Samaritan’s Purse is actively engaged in the spiritual rebuilding of Moldova through Operation Christmas Child and The Greatest Journey.
Perestroika is not just something of the past.
The term, which means rebuilding in Russian, took international stage in the mid-1980s when former Soviet President Mikhail Gorbachev initiated a season of economic and political restructuring that spilled over into social life. It was like spring for Christians throughout the republic as controls loosened and they were again allowed to practice their faith openly without fear of repercussion.
More than 30 years have passed since those exciting days, but in the former Soviet republic of Moldova, spiritual rebuilding continues even now with the help of the Samaritan’s Purse project Operation Christmas Child and its follow-up discipleship program, The Greatest Journey. Local churches are using these tools to reach villages that, in some cases, have no church or even any believers.
Sixty-year-old Andrei Ciobanu, a pastor in the village of Vadul Lui Isac and leader of Baptist churches in southern Moldova, said, “We still have 70 villages in the south that don’t have Protestant churches or Christians. Our goal is to get to these villages and share the Gospel there. These projects are a big opportunity.”
Pastor Andrei remembers when being a witness for the Gospel was difficult. Growing up before Gorbachev’s reforms, he remembers what it was like to claim Christ’s Name in the Soviet Union. When he was a child, his parents became believers and began meeting in secret with other Christians. One of his distinct memories is of the Communist party breaking up one of those meetings.
“Don’t move. Stay where you are,” they said as they searched the home for Christian material. Stuffing the handwritten Bibles and hymnals they found into a sack, they ordered the group outside. While everyone watched, the Communists threw the precious literature down the hole of the outhouse.
Pastor Andrei’s family was persecuted repeatedly. He remembers that in his school of 800 children, he was one of two children singled out at an assembly.

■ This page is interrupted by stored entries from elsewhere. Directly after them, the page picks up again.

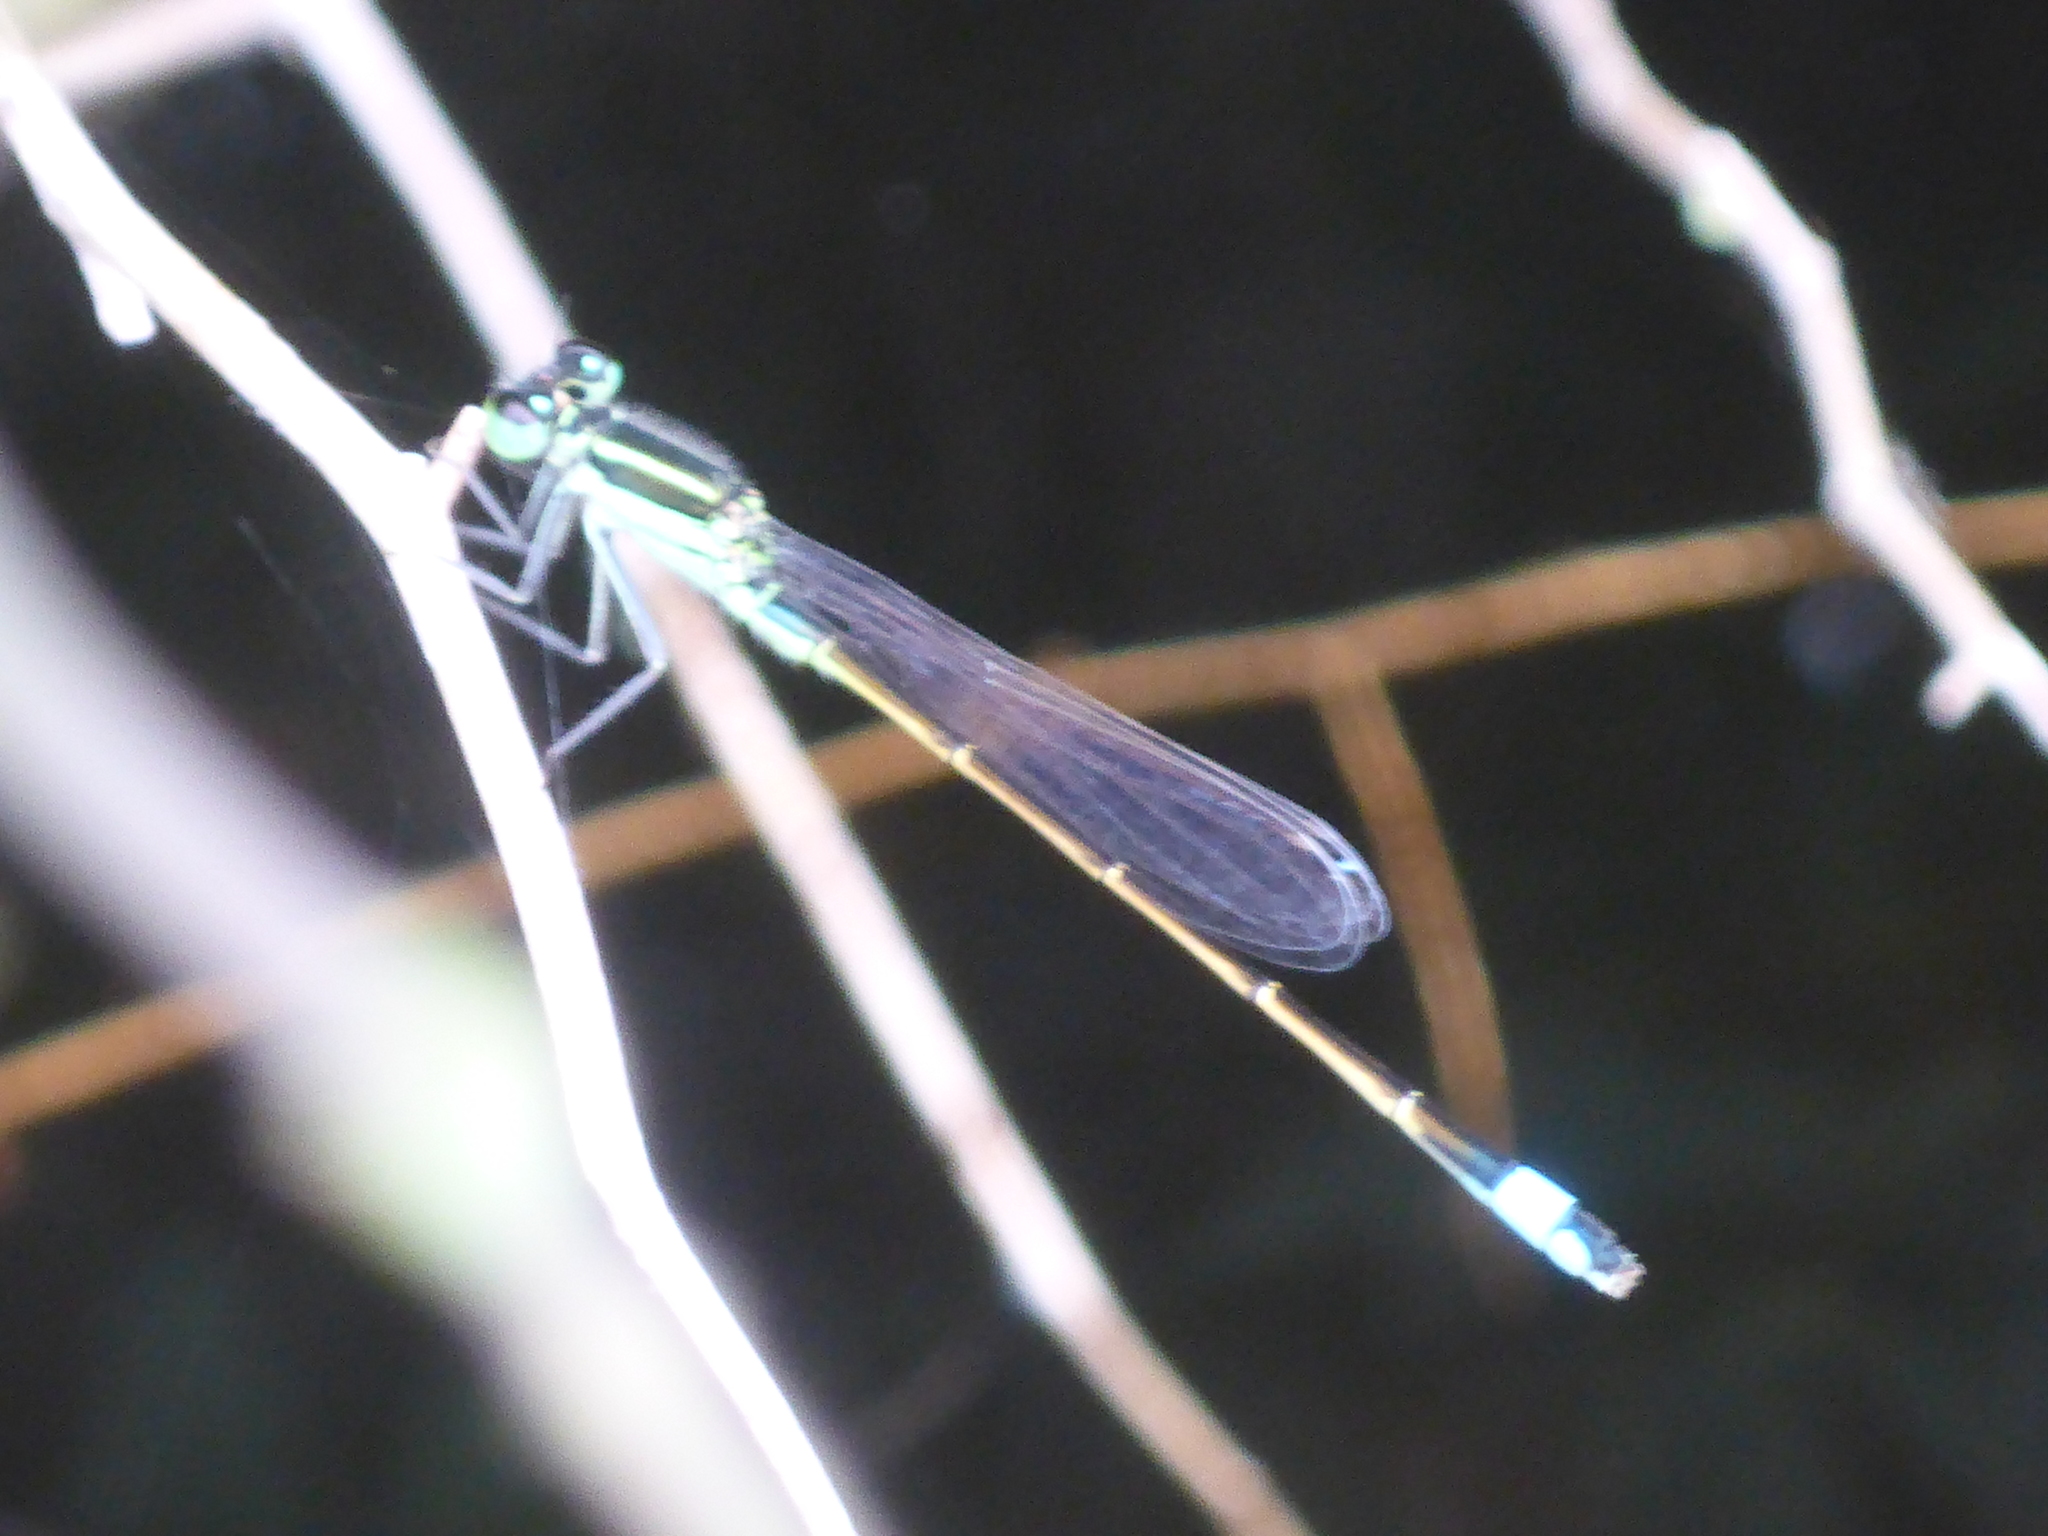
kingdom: Animalia
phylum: Arthropoda
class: Insecta
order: Odonata
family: Coenagrionidae
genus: Ischnura
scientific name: Ischnura ramburii
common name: Rambur's forktail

In front of the whole group, teachers pointed out that these Christian children “darkened their society.”
By the age of 16, the pressure of being from a Christian family was too much for Andrei. He left home to work with the Communist Party youth organization in Kazakhstan. After that year and a couple years of mandatory military service, though, Andrei returned to Moldova. While traveling around the republic working at the age of 22, he asked his coworkers if he could join them in listening to a Christian radio program in secret. After hearing the message, he knelt down in a field and prayed to accept Christ into his heart.
“It was my goal from the time I repented to tell people about the Gospel,” said Pastor Andrei. “It was more difficult before perestroika, but after perestroika there were lots of possibilities to bring the Gospel into schools.”
Following Pastor Andrei’s conversion, 12 of the school staff, who once told him there is no God, repented and became Christians. The school director who had persecuted Andrei also invited him to come to the school to share the Gospel. This man later accepted Christ and was baptized.
18 Years of Great Joy and Good News
“Since Samaritan’s Purse came to Moldova in 1997, it has opened many doors in the area,” said Pastor Andrei.
Recently when he approached one village about coming with Operation Christmas Child shoebox gifts, the Communist mayor told Pastor Andrei they could come but warned him against preaching the Gospel.
Nevertheless, Pastor Andrei got a chance to share Good News. During the distribution he asked the children, “Do you know where these shoeboxes came from?”
“No,” they answered.
“These shoeboxes are prepared by people in the West who celebrate Christmas. Do you know what Christmas means?”
Pastor Andrei proceeded to share the true meaning of Christmas, and the mayor did not mind. There are no Christians in this village but they are now arranging to begin The Greatest Journey discipleship course there.
“We have mayors calling us and looking for us,” Pastor Andrei said.
“A small present in Moldova opens so many doors. It is a great opportunity to share the Gospel with both children and adults.”
At a recent school assembly, students, teachers, and administrators all listened to Pastor Andrei share the Gospel. He then invited the children to an event at his church. It was vastly different from the experiences Pastor Andrei had in school.
“I remember from my childhood how at school we praised the name of Lenin,” he said. “Now at school, children praise the name of the Lord.”
Pastor Andrei remains burdened for areas of his country without a Christian witness. In the Kantemirov district, for example, he says more than half of the villages do not celebrate Christmas or know what it means. While in the Leova district, only four of 34 communities have churches.
Now that the 12-lessons of The Greatest Journey course are being offered in Kantemirov, Pastor Andrei said, “This is the beginning of a new church.”
Speaking to those who support the outreach of Samaritan’s Purse through local churches in Moldova, Pastor Andrei said, “One day you will understand how many doors have been opened, how many hearts have been reached, how much joy you have brought to many children who have never received a present before in their lives. On behalf of thousands and thousands of children, I’d like to thank you who do this ministry.”
Please pray for the witness of Pastor Andrei and other evangelical leaders in Moldova. Pray for more Gospel opportunities through shoebox gifts and for more children to grow in Christ through The Greatest Journey.